_課題:_
A. 記事の記述にもとづいて、次の問いに答えてください。
(i) 紹介されているCB750Fは、どこによる車両ですか。
(ii) この車両に載せ替えられたエンジンは何のエンジンですか。
(iii) 安田さんはCB750FCを何年以上いじり続けてきましたか。
B. 記事の「安田商会・安田さんはこう車両」から「ようです。今年は特にですね」」までを、末尾の語句も含めて一字一句そのまま書き写してください。
C. 記事の「車種としては750Fと」で始まる段落を、主な事実を残したまま短い箇条書きに書き直してください。

===== 提示記事

※本企画はHeritage&Legends 2021年9月号に掲載された記事を再編集したものです。
“ユーザーが困らない”を車両作りから考える
いわゆるスペンサーカラーのシルバー×ブルーラインですっきり仕立てられた17インチ仕様のCB750F。安田商会による車両だ。
「入庫してからフロントフォークをオーリンズRWUにして、塗装し直して……というところでお客さんが付いてくれた車両です。全体的には今どきのスタイルになってますよね。17インチでチタンマフラー、ホイールやブレーキも今どきといった感じ。エンジンは900Fをオーバーホールした上で載せ替えていて、こうした換装車で困らないようにしっかり公認も取っています」
安田商会・安田さんはこう車両の内容を教えてくれる。安田さん自身ももう25年以上CB750FCをいじり続けながら乗り、サーキットもストリートも走ってきた。しかも、CB-Fだけでなく、安田さんの“何とかする力”を頼って、新旧メーカー問わずで多くのお客さんが作業を頼んできた。その中でのCB-Fの動きは?
「車種としては750Fと1100F/Rに人気があって、900Fはそこまでないという感じです。750Fは国内でも売ってたナナハン、1100は最大排気量のステイタスで人気というところでしょう。ただ、この車両のように750に900のエンジンを載せた車両は人気だったりします。全般的に車両価格は上がっているようです。今年は特にですね」

==========
===== 提供データ

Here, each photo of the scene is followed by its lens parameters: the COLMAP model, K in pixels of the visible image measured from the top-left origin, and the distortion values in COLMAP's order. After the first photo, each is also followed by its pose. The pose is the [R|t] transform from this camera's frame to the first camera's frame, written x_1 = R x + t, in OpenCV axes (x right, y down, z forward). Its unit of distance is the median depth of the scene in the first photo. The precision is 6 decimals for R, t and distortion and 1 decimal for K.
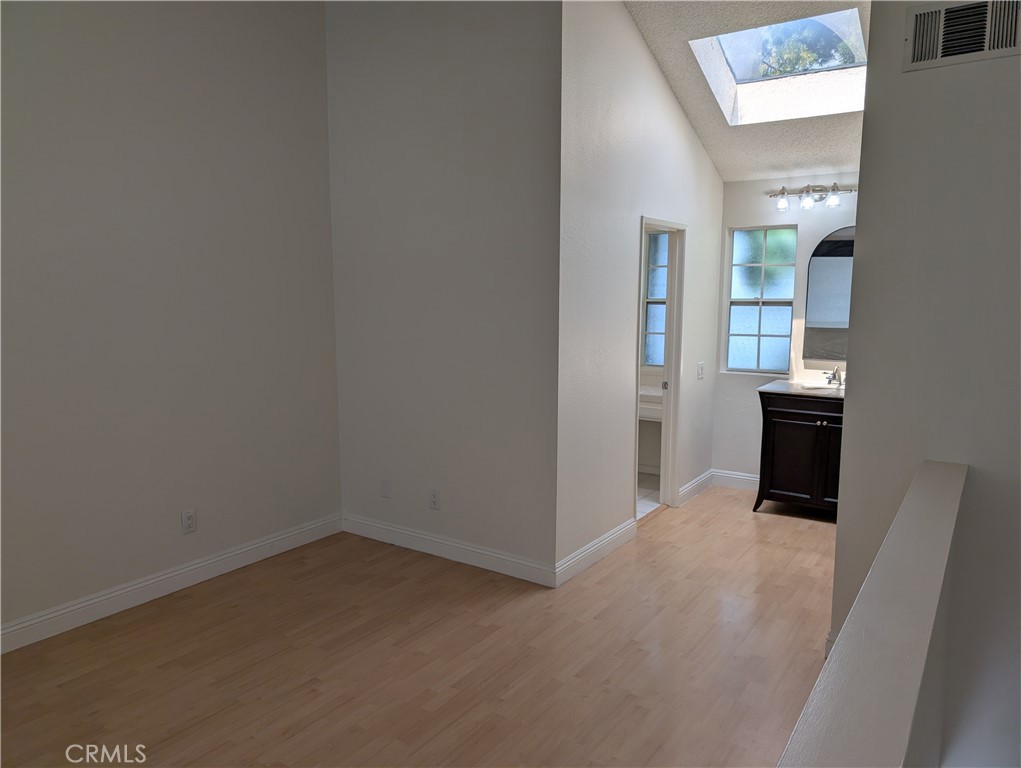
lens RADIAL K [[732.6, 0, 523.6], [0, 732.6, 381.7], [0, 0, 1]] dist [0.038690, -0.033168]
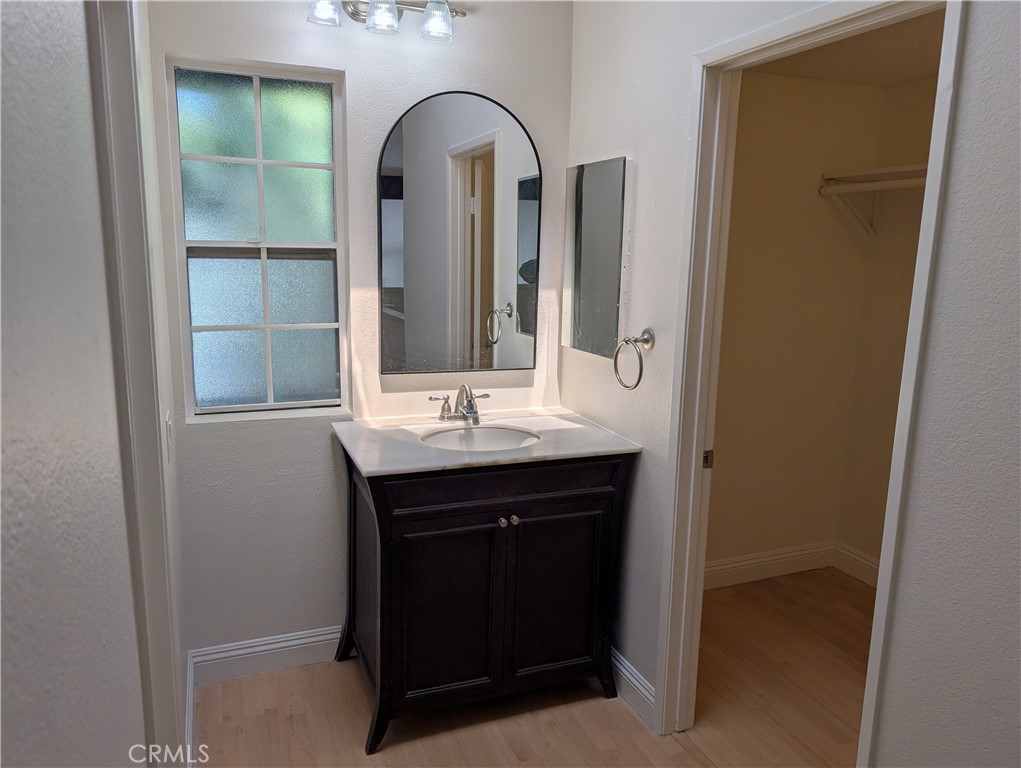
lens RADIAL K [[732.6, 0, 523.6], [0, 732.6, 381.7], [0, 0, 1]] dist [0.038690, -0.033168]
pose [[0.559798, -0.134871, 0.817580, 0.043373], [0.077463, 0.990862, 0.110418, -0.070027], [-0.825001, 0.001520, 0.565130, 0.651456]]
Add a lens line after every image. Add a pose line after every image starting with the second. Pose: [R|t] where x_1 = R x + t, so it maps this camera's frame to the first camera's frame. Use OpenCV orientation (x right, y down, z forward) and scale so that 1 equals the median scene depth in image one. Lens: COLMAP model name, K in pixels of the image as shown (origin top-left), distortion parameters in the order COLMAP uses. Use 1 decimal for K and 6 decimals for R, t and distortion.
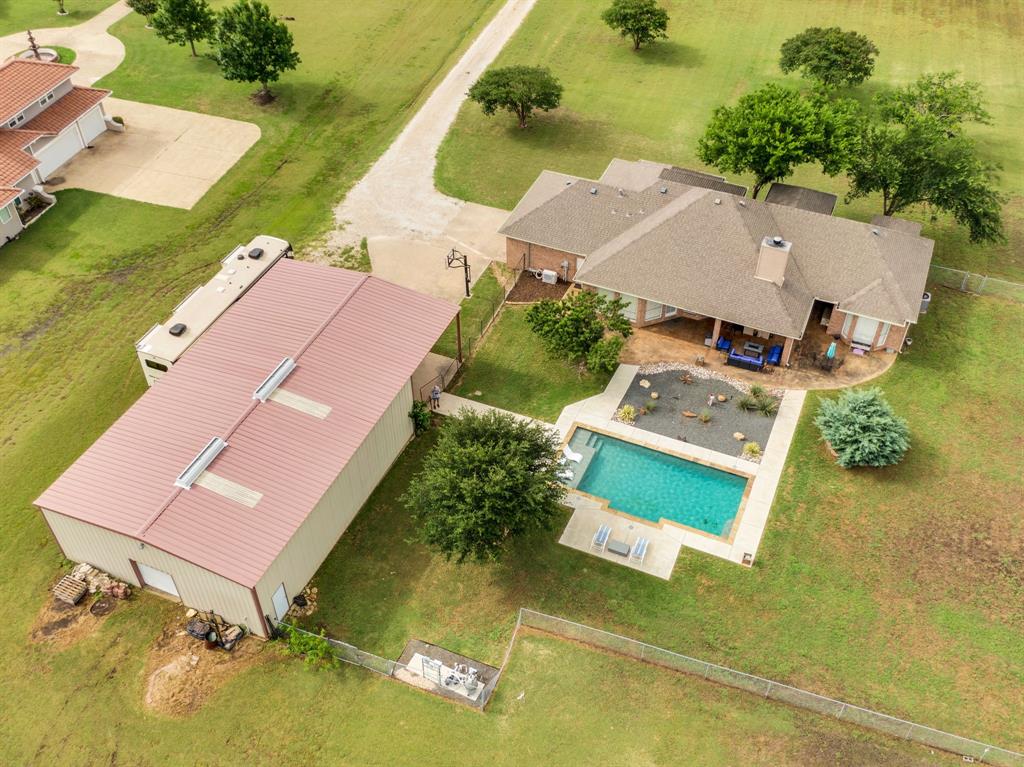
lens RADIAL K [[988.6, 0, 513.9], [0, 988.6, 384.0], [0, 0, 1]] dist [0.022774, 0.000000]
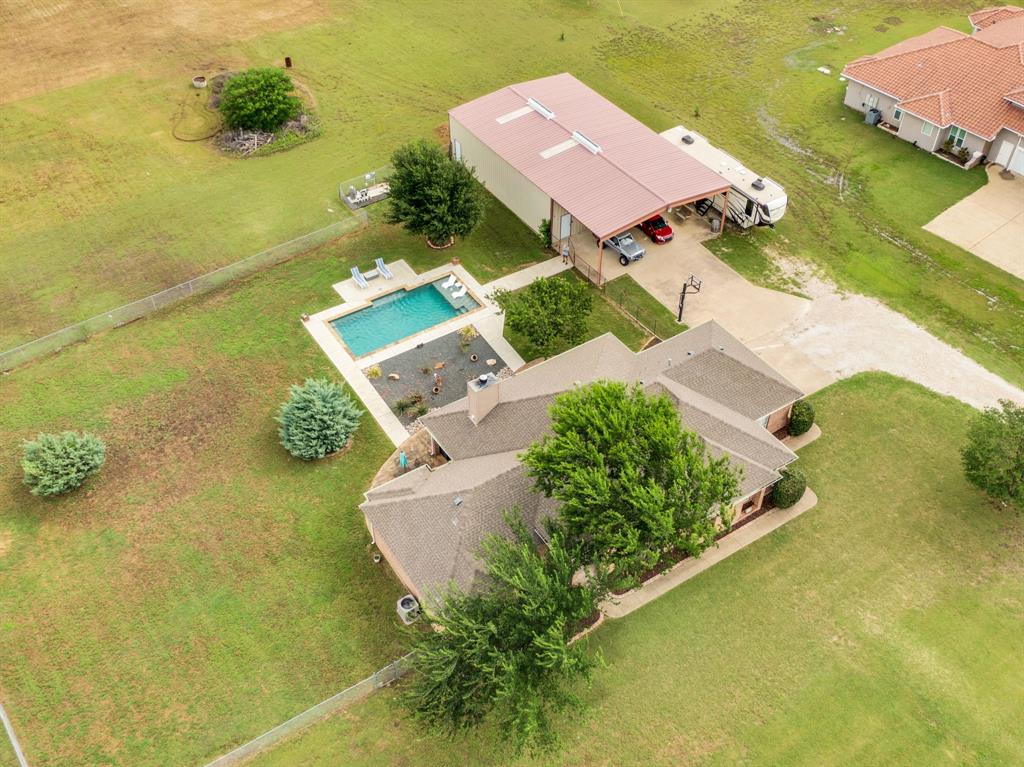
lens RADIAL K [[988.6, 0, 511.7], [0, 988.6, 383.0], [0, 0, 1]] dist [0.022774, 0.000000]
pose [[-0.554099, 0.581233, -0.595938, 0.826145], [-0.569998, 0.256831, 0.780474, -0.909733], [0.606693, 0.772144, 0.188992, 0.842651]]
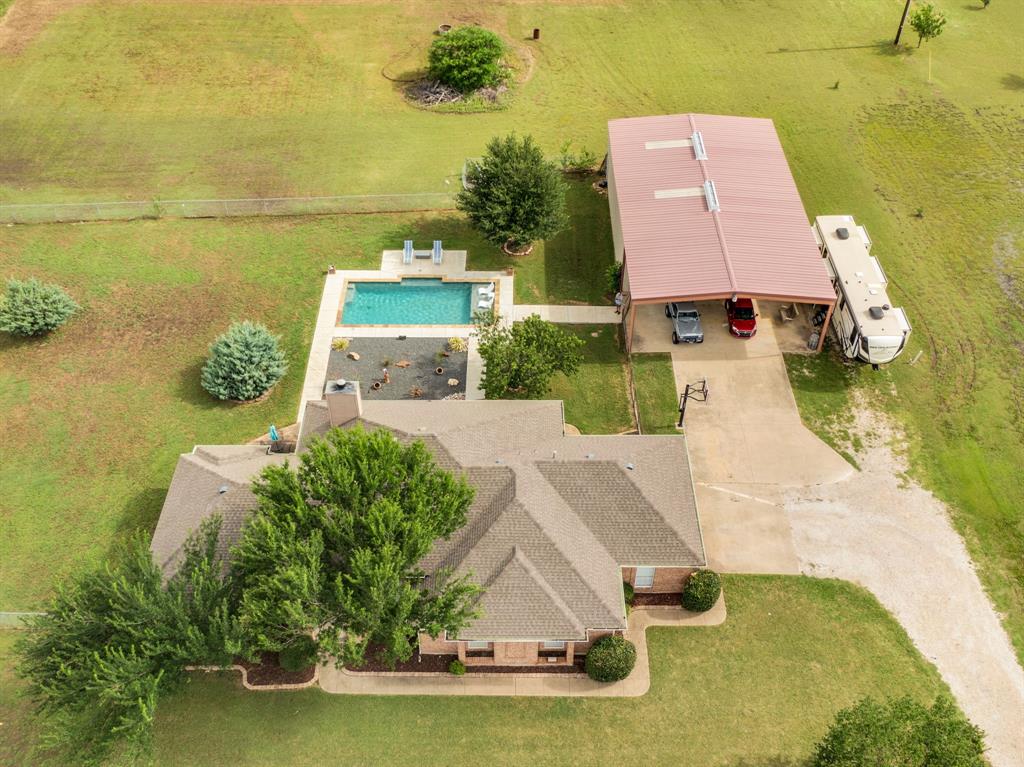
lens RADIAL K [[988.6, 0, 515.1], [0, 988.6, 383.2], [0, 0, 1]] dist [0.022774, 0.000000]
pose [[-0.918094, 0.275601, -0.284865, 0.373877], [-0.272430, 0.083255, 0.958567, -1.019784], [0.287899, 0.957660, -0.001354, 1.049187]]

==========

_課題の解答:_
A.
(i) 安田商会
(ii) オーバーホールした900Fのエンジン
(iii) 25年以上

B.
安田商会・安田さんはこう車両の内容を教えてくれる。安田さん自身ももう25年以上CB750FCをいじり続けながら乗り、サーキットもストリートも走ってきた。しかも、CB-Fだけでなく、安田さんの“何とかする力”を頼って、新旧メーカー問わずで多くのお客さんが作業を頼んできた。その中でのCB-Fの動きは?
「車種としては750Fと1100F/Rに人気があって、900Fはそこまでないという感じです。750Fは国内でも売ってたナナハン、1100は最大排気量のステイタスで人気というところでしょう。ただ、この車両のように750に900のエンジンを載せた車両は人気だったりします。全般的に車両価格は上がっているようです。今年は特にですね」

C.
- 人気の車種は750Fと1100F/Rで、900Fはそれほど人気がない。
- 750Fは国内でも販売されたナナハンであること、1100は最大排気量というステイタスが人気の理由と考えられる。
- 750に900のエンジンを載せた車両も人気がある。
- 車両価格は全般的に上がっており、今年は特にその傾向が強い。